> [WHAT YOU SHOULD DO]: An exact copy of every record, with no pictures, please.

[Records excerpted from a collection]
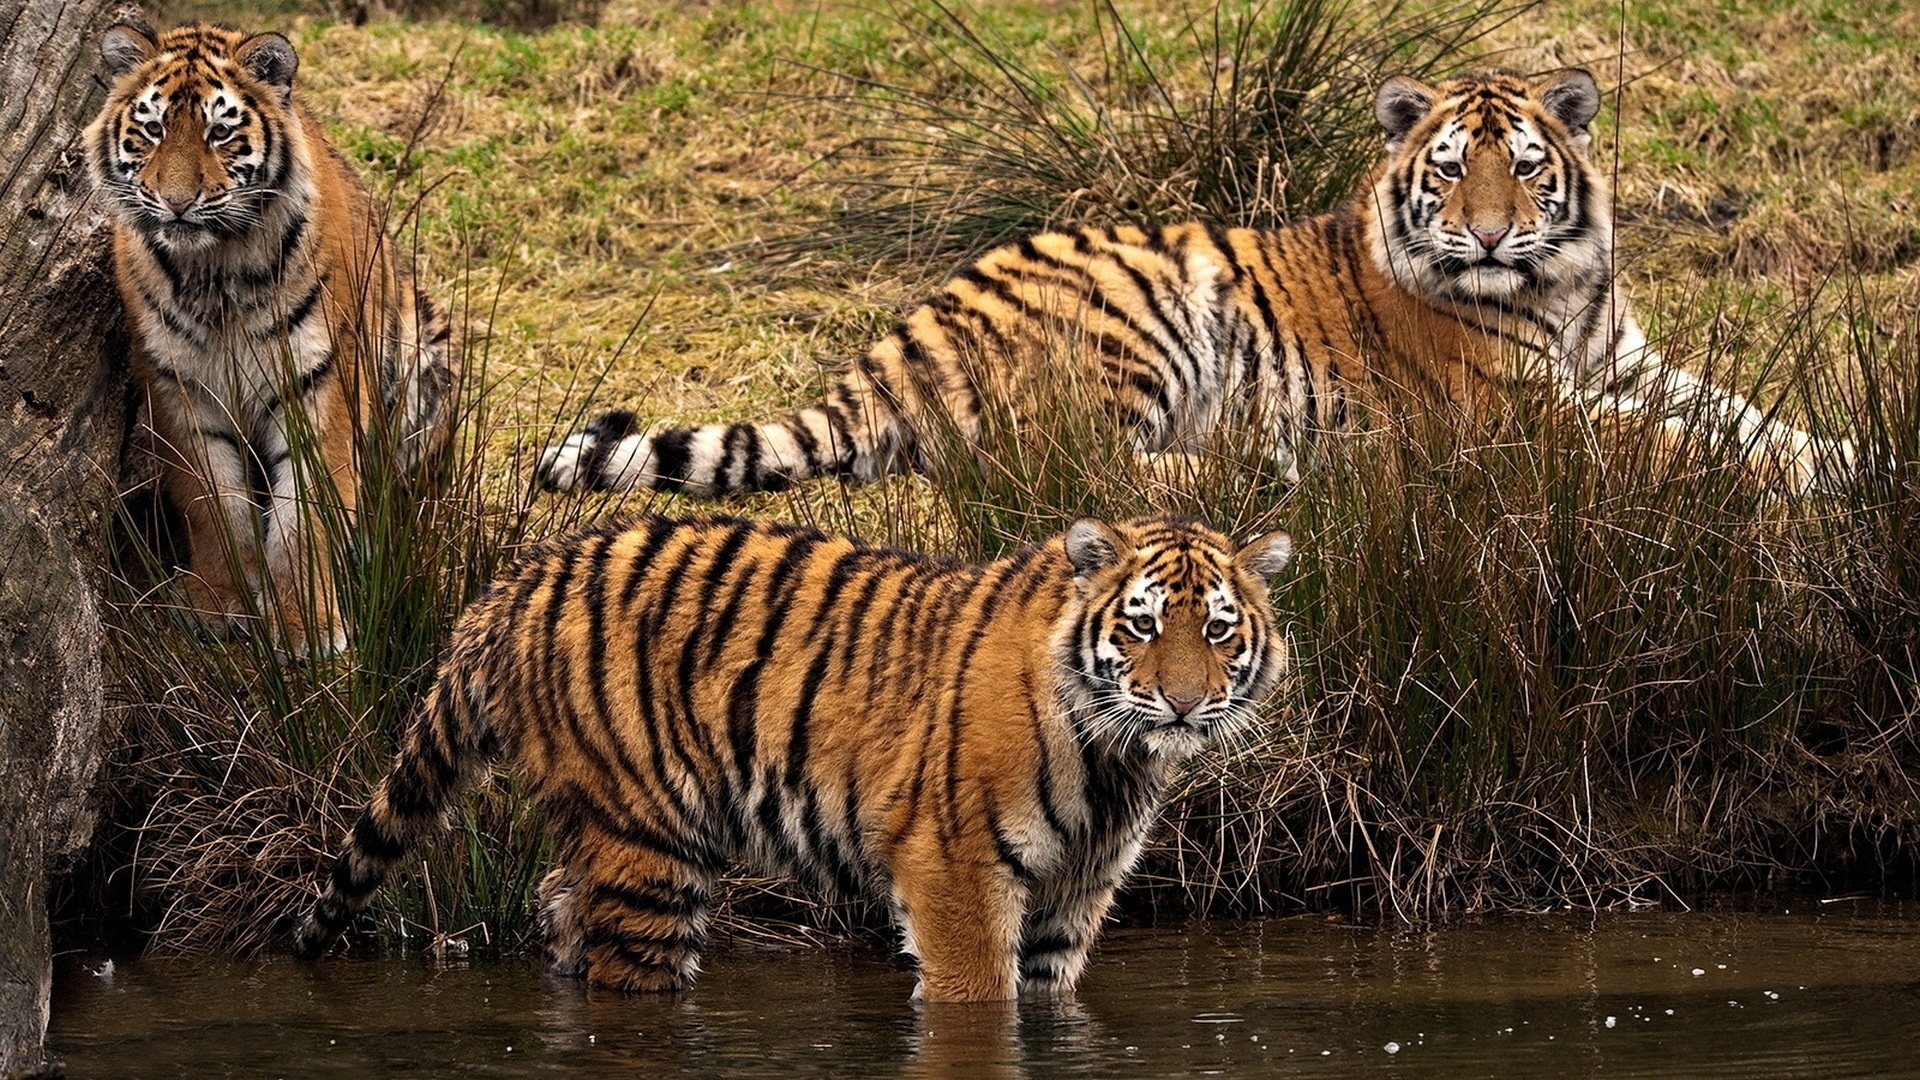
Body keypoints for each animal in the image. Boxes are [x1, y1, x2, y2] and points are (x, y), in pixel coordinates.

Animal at [88, 21, 458, 653]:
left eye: (220, 132)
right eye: (153, 129)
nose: (176, 203)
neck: (215, 271)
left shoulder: (321, 384)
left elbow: (306, 515)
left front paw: (306, 627)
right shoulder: (178, 387)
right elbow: (211, 502)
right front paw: (220, 602)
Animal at [291, 511, 1297, 999]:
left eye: (1216, 630)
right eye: (1141, 627)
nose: (1185, 701)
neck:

> [RESULT BELOW]:
Body keypoints for each animal in the image. Boxes are [x1, y1, x2, y2] and points are (x, y), in pixel coordinates.

Animal at [88, 21, 458, 653]:
left eye: (220, 132)
right eye: (153, 129)
nose: (176, 203)
neck: (215, 271)
left shoulder: (321, 384)
left elbow: (306, 515)
left front paw: (306, 627)
right shoulder: (178, 387)
right elbow: (211, 502)
right front paw: (220, 602)
Animal at [291, 511, 1297, 999]:
left eye: (1216, 630)
right eye: (1141, 627)
nose: (1185, 701)
neck:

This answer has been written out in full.